Extracted data entries

= = = = = = =

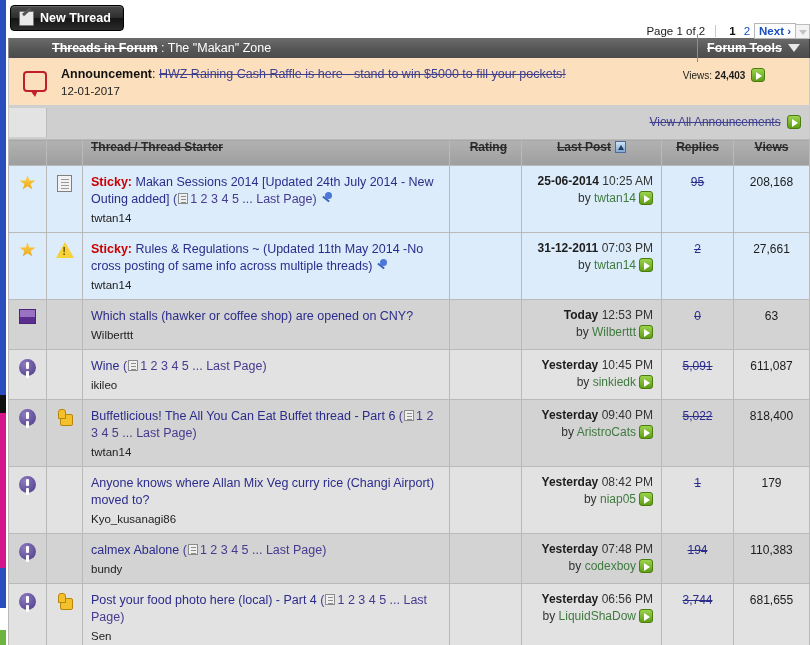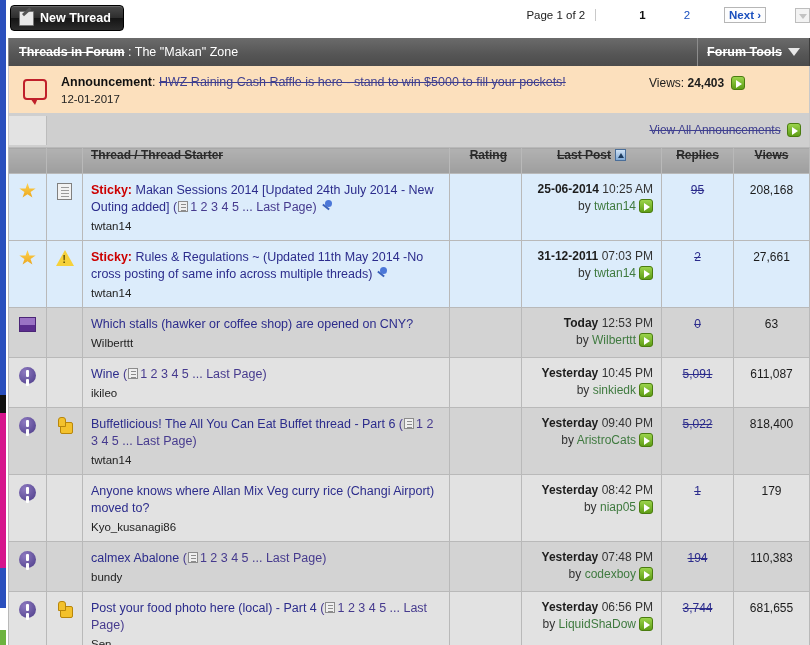--- a/index.html
+++ b/index.html
@@ -30,33 +30,33 @@
     border: 1px solid #000; border-radius: 4px;
     color: #fff; font-weight: bold; font-size: 12.5px;
     box-shadow: inset 0 1px 0 rgba(255,255,255,.18);
   }
   .nt-icon { width: 15px; height: 15px; background:#e9e9e9; border:1px solid #777; border-radius:1px; position:relative; }
   .nt-icon:after {
     content:""; position:absolute; left:2px; top:2px; width:10px; height:3px;
     background:#555; transform: rotate(-42deg); transform-origin: left top;
     box-shadow: 0 0 0 0 #000;
   }
-  .pager { position: absolute; right: 0; top: 4px; display: flex; align-items: center; height: 22px; font-size: 11.5px; gap: 30px; }
+  .pager { position: absolute; right: 0; top: 20px; display: flex; align-items: center; height: 22px; font-size: 11.5px; }
   .pg-label { color:#222; padding-right: 10px; border-right: 1px solid #c9c9c9; margin-right: 9px; }
   .pg-num { font-weight: bold; color:#111; padding: 0 4px; }
   .pg-link { color:#1a4fbe; padding: 0 4px; }
   .pg-next { color:#1a4fbe; font-weight:bold; border:1px solid #b6b6b6; padding:1px 4px; background:#fdfdfd; }
   .pg-arrow { width:15px; height:15px; border:1px solid #bdbdbd; background:#f3f3f3; margin-left:-1px; position:relative; }
   .pg-arrow:after{ content:""; position:absolute; left:3px; top:5px; border-left:4px solid transparent; border-right:4px solid transparent; border-top:5px solid #c3c3c3;}
 
   
   .titlebar {
-    height: 28px; background: linear-gradient(to bottom,#6b6b6b,#555 60%,#4c4c4c);
+    height: 20px; background: linear-gradient(to bottom,#6b6b6b,#555 60%,#4c4c4c);
     display: flex; align-items: center; color: #fff;
-    border-left: 1px solid #8a8a8a; border-right:1px solid #3d3d3d;
+    border-left: 1px solid #8a8a8a; border-right:1px solid #3d3d3d;padding-left:33px;
   }
   .tb-left { flex: 1; padding-left: 10px; font-size: 12.5px; }
   .tb-left b { font-weight: bold; text-decoration: line-through; }
   .tb-right {
     width: 112px; height: 28px; border-left: 1px solid #8d8d8d;
     display: flex; align-items: center; justify-content: center; gap: 6px;
     font-weight: bold; font-size: 12.5px; text-decoration: line-through; text-align: right;
   }
   .caret-dn { width:0;height:0;border-left:6px solid transparent;border-right:6px solid transparent;border-top:8px solid #e8e8e8; text-decoration:none; }
 
@@ -67,21 +67,21 @@
   }
   .ann-icon-cell { width: 52px; display:flex; align-items:center; justify-content:center; }
   .ann-bubble { width: 24px; height: 21px; border: 2px solid #c0202a; border-radius: 4px; position: relative; background: #fce0bd; }
   .ann-bubble:after{ content:""; position:absolute; left:5px; bottom:-7px; width:0;height:0;
      border-left:5px solid transparent;border-right:3px solid transparent;border-top:7px solid #c0202a; }
   .ann-body { flex:1; padding: 9px 0 8px 0; }
   .ann-line1 { font-size: 12.5px; }
   .ann-line1 b { font-weight: bold; color: #111; }
   .ann-link { color:#3f3f8f; text-decoration: line-through; }
   .ann-date { margin-top: 4px; font-size: 11.5px; color:#222; }
-  .ann-views { width: 160px; padding: 10px 10px 0 0; text-align: left; font-size: 12px; white-space: nowrap; }
+  .ann-views { width: 160px; padding: 10px 10px 0 0; text-align: center; font-size: 10px; white-space: nowrap; }
   .ann-views b { font-weight: bold; }
 
   .viewall-row {
     display: flex; background:#cfcfcf; height: 34px; align-items:center;
     border-left:1px solid #c9c9c9; border-right:1px solid #c9c9c9;
   }
   .va-spacer { width: 38px; height:29px; background:#e3e3e3; border-right:1px solid #bcbcbc; }
   .va-inner { flex:1; text-align:right; padding-right: 8px; }
   .va-link { color:#3f3f8f; text-decoration: line-through; font-size:12px; }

= = = = = = =

■ TRY IT ■
Show the lines above with "bubble".

■ TASK RESPONSE ■
   .ann-bubble { width: 24px; height: 21px; border: 2px solid #c0202a; border-radius: 4px; position: relative; background: #fce0bd; }
   .ann-bubble:after{ content:""; position:absolute; left:5px; bottom:-7px; width:0;height:0;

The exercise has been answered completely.